There is an odd, frantic energy to her and I move aside to let her in. ‘What—’
‘Why are you making this documentary now? And don’t you dare give me that random anniversary bullshit again. You haven’t looked back in fifteen years.’
I consider her for a moment. The girl who had transformed herself into a near replica of Noor, who had all but moved in with the Qureshis, who had been nothing but a nuisance to me for the entire time that I had known her. She is without doubt one of the most successful women in the country now, yet there is
a sadness about her. I can see the same guilt and shame in her eyes that I have lived with for years. I have not been able to escape the destruction of that night, and as I look at her, I realize that there’s been no closure for her either.

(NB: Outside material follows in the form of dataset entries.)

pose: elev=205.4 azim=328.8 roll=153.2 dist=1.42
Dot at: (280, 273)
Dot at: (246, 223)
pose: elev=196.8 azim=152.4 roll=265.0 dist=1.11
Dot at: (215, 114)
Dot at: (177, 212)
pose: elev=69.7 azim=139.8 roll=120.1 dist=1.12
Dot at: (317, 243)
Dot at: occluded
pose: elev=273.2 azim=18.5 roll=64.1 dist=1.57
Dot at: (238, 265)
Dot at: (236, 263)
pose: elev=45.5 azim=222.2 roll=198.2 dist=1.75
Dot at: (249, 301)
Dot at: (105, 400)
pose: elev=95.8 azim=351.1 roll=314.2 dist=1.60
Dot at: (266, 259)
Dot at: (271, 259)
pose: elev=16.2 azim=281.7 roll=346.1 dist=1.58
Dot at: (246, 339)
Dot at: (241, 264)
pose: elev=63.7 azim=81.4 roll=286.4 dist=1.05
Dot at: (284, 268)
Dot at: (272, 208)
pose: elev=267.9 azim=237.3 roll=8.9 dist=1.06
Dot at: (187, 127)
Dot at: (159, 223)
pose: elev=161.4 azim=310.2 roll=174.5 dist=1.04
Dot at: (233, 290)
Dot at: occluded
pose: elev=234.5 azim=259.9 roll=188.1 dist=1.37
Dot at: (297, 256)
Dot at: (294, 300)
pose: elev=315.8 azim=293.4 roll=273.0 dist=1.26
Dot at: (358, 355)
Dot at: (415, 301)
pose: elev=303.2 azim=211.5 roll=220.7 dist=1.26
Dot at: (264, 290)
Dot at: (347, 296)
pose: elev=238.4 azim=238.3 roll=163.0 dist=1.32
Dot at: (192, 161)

Noor’s death had left us both devastated and, yes, we had both nursed our wounds in entirely different ways, but it occurs to me now that we are both searching for answers to the same question.
Noor had trusted her. Perhaps it’s time I did too.
‘Come on,’ I say, walking quickly up the stairs.
She follows me into my bedroom as I go to my desk and unpin the piece of paper that I’ve been obsessing over for weeks.
‘This was sent to me,’ I say, holding it out.
I can see the recognition in Alia’s eyes as she catches a glimpse of the handwriting on the page.
Her hand trembles as she reaches for it.
Her eyes skim over the sheet, quickly at first, then back again a second time.
‘This is –’ She struggles to keep her voice under control.
‘A page from her diary, yes.’
She thrusts the paper back at me and takes a step back, tears streaming down her face.
‘This is why,’ she whispers and I nod, the unspoken words humming between us.
Almost automatically, my gaze is drawn back to the page, Noor’s hold on me just as strong even after fifteen years. I reread the words I now know by heart.
and that’s what scares me the most. I know I’ve done some terrible things but I’ll fix them. I’ll apologize. I’ll do whatever it takes to make things right. I’ll even start praying, for real. But I don’t know if that will be enough. What if the next time I’m not so lucky? What if the next time I shout for help, there’s no one there to hear me? I am so scared. I don’t want to die. I really, really don’t want to die.
Alia’s eyes are on me when I look up.
There is so much about Noor’s words that doesn’t make sense, but then Noor had always loved her secrets and that year, for the first time in years, the keeper of her secrets hadn’t been me.